Go to contents

Head of Japan’s Rikkyo University hopes to attract more Korean students

Head of Japan’s Rikkyo University hopes to attract more Korean students

Posted May. 25, 2018 07:27,   

Updated May. 25, 2018 07:27


Kwak Yang-choon, president of Rikkyo University, a prestigious private university in Tokyo, Japan, extended his hand to a Dong-A Ilbo reporter in his office on the Toshima Campus, greeting in fluent Korean. A second-generation Korean, Kwak became the first Korean to take the helms at a major university in Japan. His term is four years. “I was born and raised in Tokyo but I can speak Korean properly,” he said, smiling.

Founded by a U.S. missionary in 1874, Rikkyo University is considered one of the most prestigious private institutions of higher education in Japan, following Keio and Waseda universities. Kwak is Rikkyo’s first non-Japanese president since the end of World War II. “We may not be well-known in Korea because we do not promote ourselves under the founding spirit of "teach the way, not the self, we are recognized in Japan for our long tradition and history,” he said.

Rikkyo University is also where famous Korean poet Yun Dong-ju studied during Japan’s colonial rule of Korea. Since 2008, Rikkyo holds a memorial event every February at its chapel on his death anniversary. “It is our honor that a poet who is highly regarded in both Korea and Japan studied here,” said Kwak, who recited one of Yun’s poems in person at this year’s event. “We also have a manuscript of his poem written on Rikkyo University’s squared manuscript paper, which was exhibited at a school event several years ago.” He also noted that the university offers 600,000 yen (5,478 U.S. dollars) per person in Yun Dong-ju Scholarship to 10 students from Korea every year out of respect for the late poet.

Kwak is an economist with specialty in Asian economy. “As the Japanese economy is rebounding recently, more Japanese companies want to hire global talents,” he said. “I hope that more Korean students will come to Japan and to Rikkyo, instead of clinging to going to America. I am sure they will be fully recognized for their competency and achieve self-realization.”

As of October last year, there were 183 Korean undergraduate students studying at Rikkyo. “It is saddening to hear about Korea’s youth unemployment,” he noted. “Based on my experience in teaching them in person, Korean students were all sincere and excellent.”

Kwak is the oldest son of the late Kwak Dong-eui, former chairman of the Democratic Unification Union in Japan, who fought for the reunification of the two Koreas.

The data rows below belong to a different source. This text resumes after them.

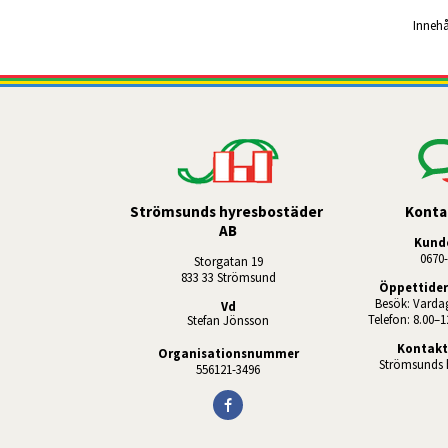
Innehå
Strömsunds hyresbostäder 
Konta
AB
Kund
0670-
Storgatan 19
833 33 Strömsund
Öppettider
Besök: Vardag
Vd
Telefon: 8.00–1
Stefan Jönsson
Kontakt
Organisationsnummer
Strömsunds 
556121-3496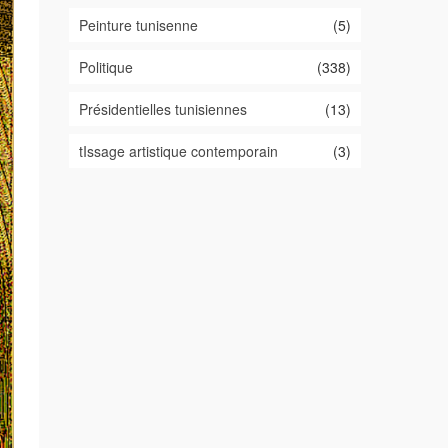
Peinture tunisenne
(5)
Politique
(338)
Présidentielles tunisiennes
(13)
tIssage artistique contemporain
(3)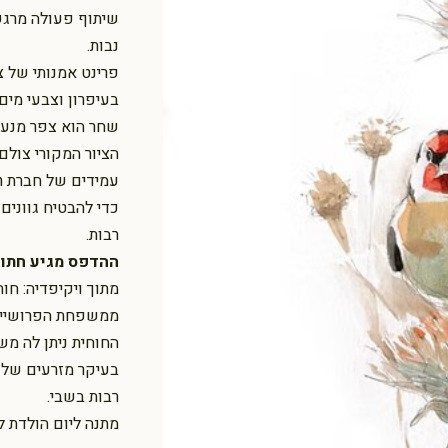
שיתוף פעולה מרגש
נבות.
פרינט אמנותי של צ
בעיפרון וצבעי מים.
שחר הוא צפר מנעור
הציור המקורי צולם
עמידים של חברת Epson, בגודל A4
כדי להבטיח גוונים
רבות.
ההדפס מגיע חתום
החוחית ניתן לה מש
בעיקר מזרעים של ק
רבות בשבי.
מתנה ליום הולדת ל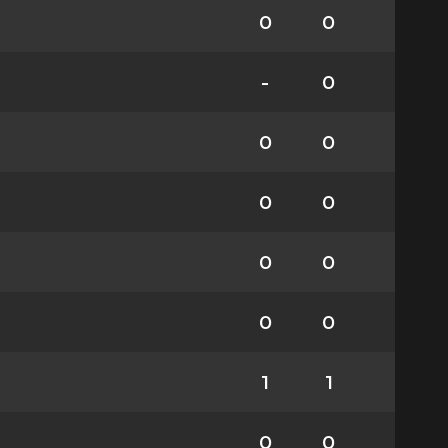
0
0
-
0
0
0
0
0
0
0
0
0
1
1
0
0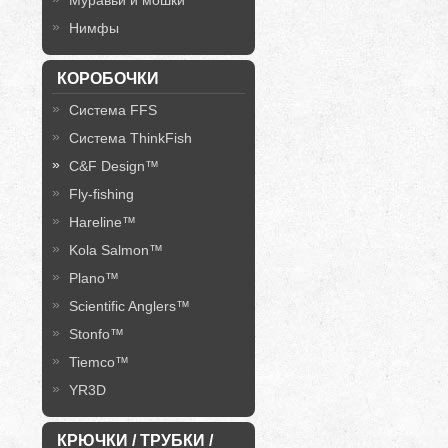
Муравьи и мошки
Нимфы
КОРОБОЧКИ
Система FFS
Система ThinkFish
C&F Design™
Fly-fishing
Hareline™
Kola Salmon™
Plano™
Scientific Anglers™
Stonfo™
Tiemco™
YR3D
КРЮЧКИ / ТРУБКИ /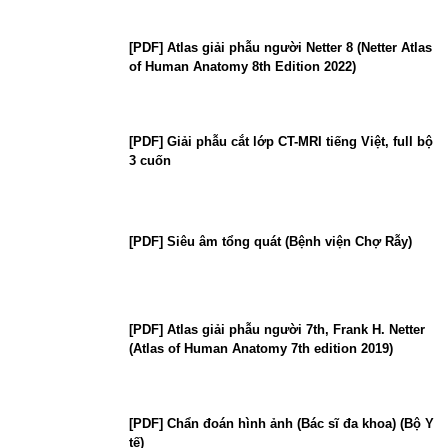
[PDF] Atlas giải phẫu người Netter 8 (Netter Atlas
of Human Anatomy 8th Edition 2022)
[PDF] Giải phẫu cắt lớp CT-MRI tiếng Việt, full bộ
3 cuốn
[PDF] Siêu âm tổng quát (Bệnh viện Chợ Rẫy)
[PDF] Atlas giải phẫu người 7th, Frank H. Netter
(Atlas of Human Anatomy 7th edition 2019)
[PDF] Chẩn đoán hình ảnh (Bác sĩ đa khoa) (Bộ Y
tế)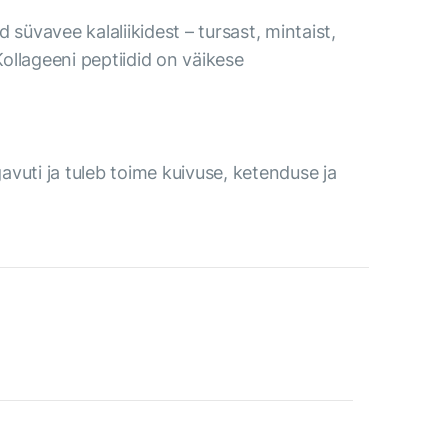
süvavee kalaliikidest – tursast, mintaist,
Kollageeni peptiidid on väikese
uti ja tuleb toime kuivuse, ketenduse ja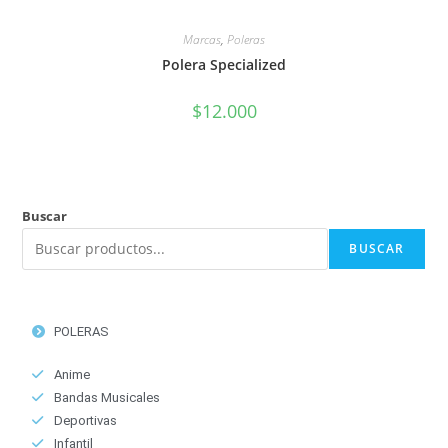
Marcas
,
Poleras
Polera Specialized
$
12.000
Buscar
BUSCAR
POLERAS
Anime
Bandas Musicales
Deportivas
Infantil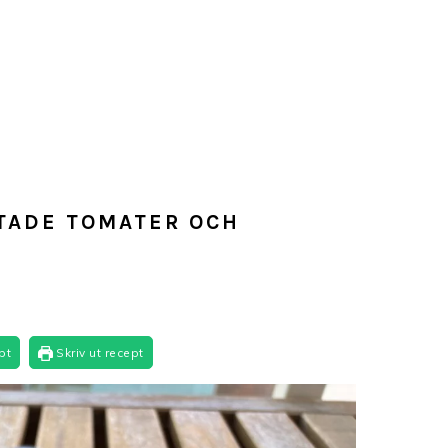
TADE TOMATER OCH
pt
Skriv ut recept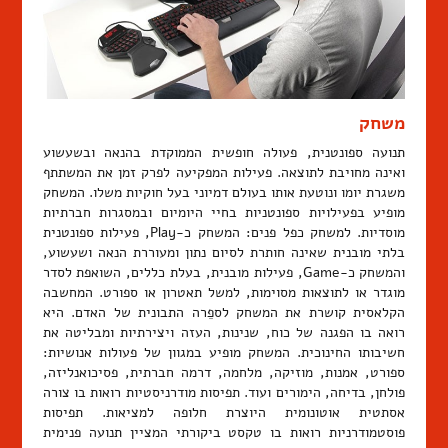
משחק
תנועה ספונטנית, פעולה חופשית הממוקדת בהנאה ובשעשוע
ואינה מחויבת לתוצאה. פעילות המפקיעה לפרק זמן את המשתתף
משגרת יומו ונוטעת אותו בעולם דמיוני בעל חוקיות משלו. המשחק
מופיע בפעילויות ספונטניות בחיי היומיום ובמסגרות חברתיות
מוסדיות. למשחק כפל פנים: המשחק כ-Play, פעילות ספונטנית
בלתי מובנית שאינה חותרת לסיום נתון ומעוררת הנאה ושעשוע,
והמשחק כ-Game, פעילות מובנית, בעלת כללים, השואפת לסדר
מוגדר או לתוצאות מסוימות, למשל תאטרון או ספורט. המחשבה
הקלאסית קושרת את המשחק לספֵרה התבונית של האדם. היא
רואה בו הפגנה של כוח, שנינות, העזה ויצירתיות ומבליטה את
חשיבותו החינוכית. המשחק מופיע במגוון של פעולות אנושיות:
ספורט, אמנות, מוזיקה, מלחמה, דרמה חברתית, פסיכואנליזה,
פולחן, בדיחה, הימורים ועוד. תפיסות מודרניסטיות רואות בו צורה
אסתטית אוטונומית היוצרת חלופה למציאות. תפיסות
פוסטמודרניות רואות בו טקסט ביקורתי המציין תנועה פנימית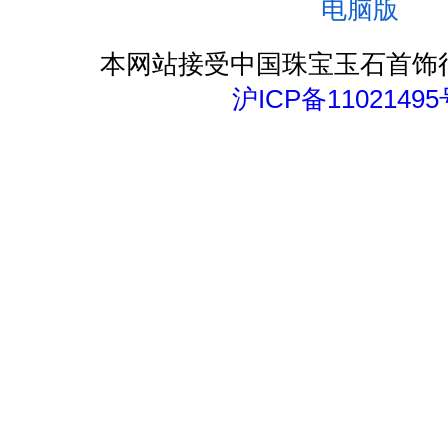
电脑版
本网站接受中国珠宝玉石首饰
沪ICP备11021495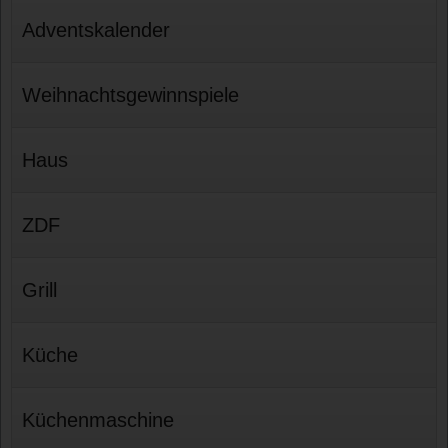
Adventskalender
Weihnachtsgewinnspiele
Haus
ZDF
Grill
Küche
Küchenmaschine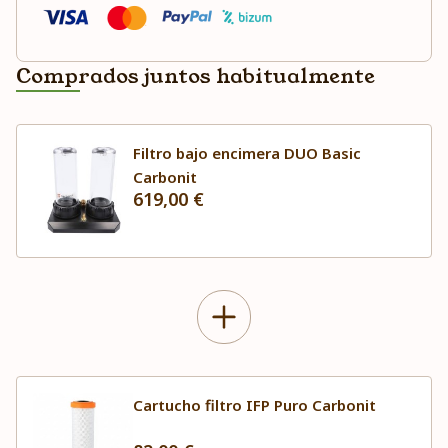
Comprados juntos habitualmente
Filtro bajo encimera DUO Basic
Carbonit
619,00 €
Cartucho filtro IFP Puro Carbonit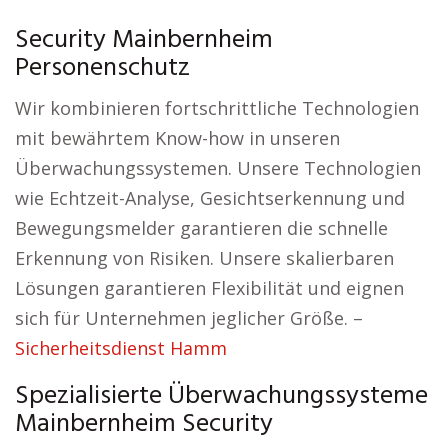
Security Mainbernheim
Personenschutz
Wir kombinieren fortschrittliche Technologien
mit bewährtem Know-how in unseren
Überwachungssystemen. Unsere Technologien
wie Echtzeit-Analyse, Gesichtserkennung und
Bewegungsmelder garantieren die schnelle
Erkennung von Risiken. Unsere skalierbaren
Lösungen garantieren Flexibilität und eignen
sich für Unternehmen jeglicher Größe. –
Sicherheitsdienst Hamm
Spezialisierte Überwachungssysteme
Mainbernheim Security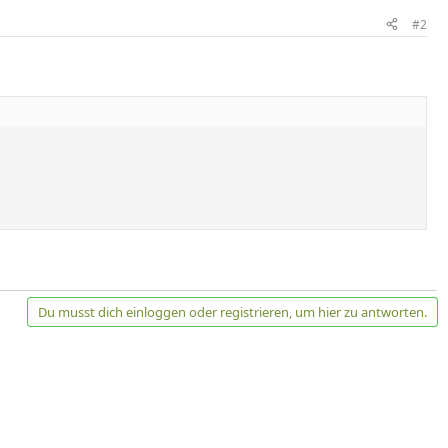
#2
Du musst dich einloggen oder registrieren, um hier zu antworten.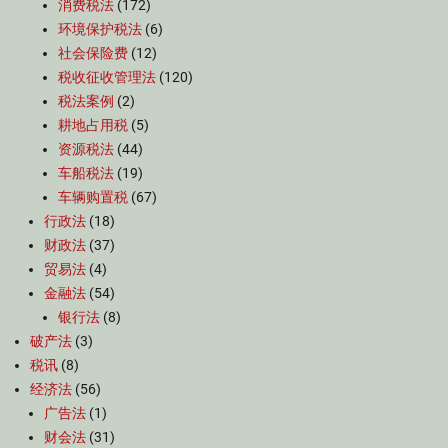
消费税法
(172)
环境保护税法
(6)
社会保险费
(12)
税收征收管理法
(120)
税法案例
(2)
耕地占用税
(5)
资源税法
(44)
车船税法
(19)
车辆购置税
(67)
行政法
(18)
财政法
(37)
贸易法
(4)
金融法
(54)
银行法
(8)
破产法
(3)
税讯
(8)
经济法
(56)
广告法
(1)
财会法
(31)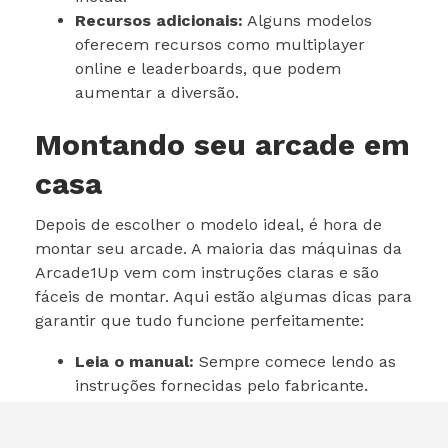
Recursos adicionais:
Alguns modelos
oferecem recursos como multiplayer
online e leaderboards, que podem
aumentar a diversão.
Montando seu arcade em
casa
Depois de escolher o modelo ideal, é hora de
montar seu arcade. A maioria das máquinas da
Arcade1Up vem com instruções claras e são
fáceis de montar. Aqui estão algumas dicas para
garantir que tudo funcione perfeitamente:
Leia o manual:
Sempre comece lendo as
instruções fornecidas pelo fabricante.
Verifique as conexões:
Certifique-se de
que todos os cabos estão conectados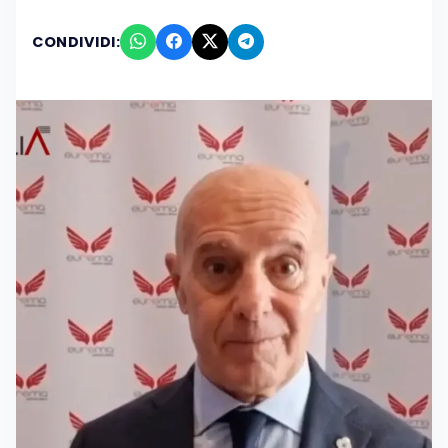
CONDIVIDI: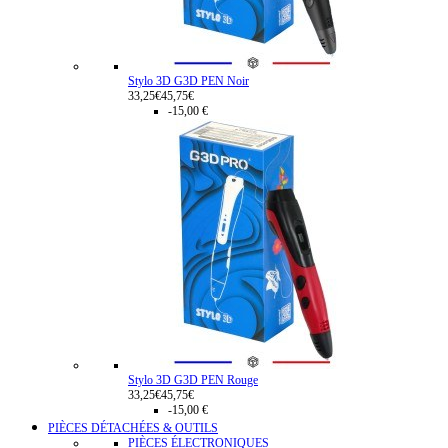
Stylo 3D G3D PEN Noir
33,25€
45,75€
-15,00 €
Stylo 3D G3D PEN Rouge
33,25€
45,75€
-15,00 €
PIÈCES DÉTACHÉES & OUTILS
PIÈCES ÉLECTRONIQUES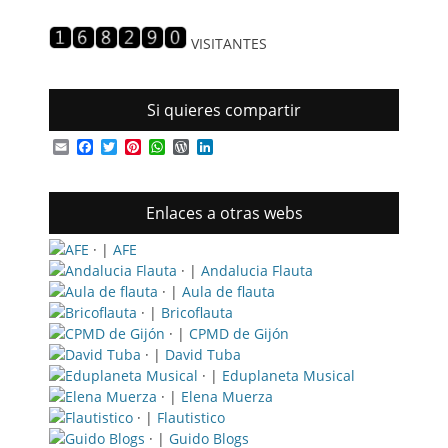
entradas
VISITANTES
Si quieres compartir
Email
Facebook
Twitter
Pinterest
WhatsApp
WordPress
LinkedIn
Enlaces a otras webs
· |
AFE
· |
Andalucia Flauta
· |
Aula de flauta
· |
Bricoflauta
· |
CPMD de Gijón
· |
David Tuba
· |
Eduplaneta Musical
· |
Elena Muerza
· |
Flautistico
· |
Guido Blogs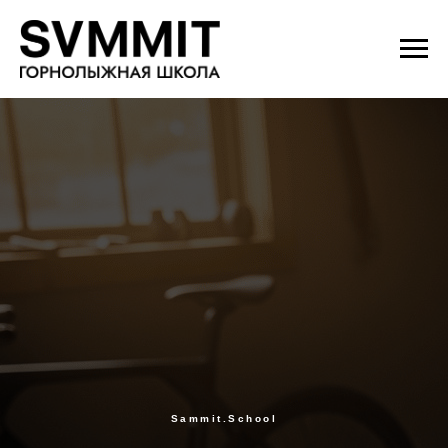
Sammit.School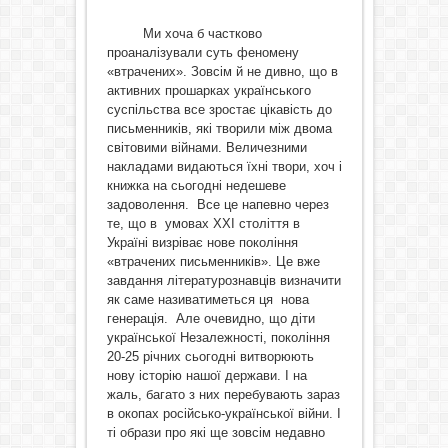
Ми хоча б частково
проаналізували суть феномену
«втрачених». Зовсім й не дивно, що в
активних прошарках українського
суспільства все зростає цікавість до
письменників, які творили між двома
світовими війнами. Величезними
накладами видаються їхні твори, хоч і
книжка на сьогодні недешеве
задоволення. Все це напевно через
те, що в умовах ХХІ століття в
Україні визріває нове покоління
«втрачених письменників». Це вже
завдання літературознавців визначити
як саме називатиметься ця нова
генерація. Але очевидно, що діти
української Незалежності, покоління
20-25 річних сьогодні витворюють
нову історію нашої держави. І на
жаль, багато з них перебувають зараз
в окопах російсько-української війни. І
ті образи про які ще зовсім недавно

Asked about the reconciliatory mood in the Korean Peninsula, Kwak said, “Korean residents in Japan had difficult times (whenever North Korea conducted a nuclear test). I hope that there will be more occasions like the forming of a unified women’s ice hockey team at the PyeongChang Winter Olympic Games that would ease tensions on the peninsula and lead to peace.”

Regarding Japan’s shift to the right, the scholar noted, “There are anti-intellectualistic movements in Japan, as is the case with the Trump administration in the United States. It is at this juncture that members of academia should work harder to convey the message that right-minded intelligence leads to right judgment.”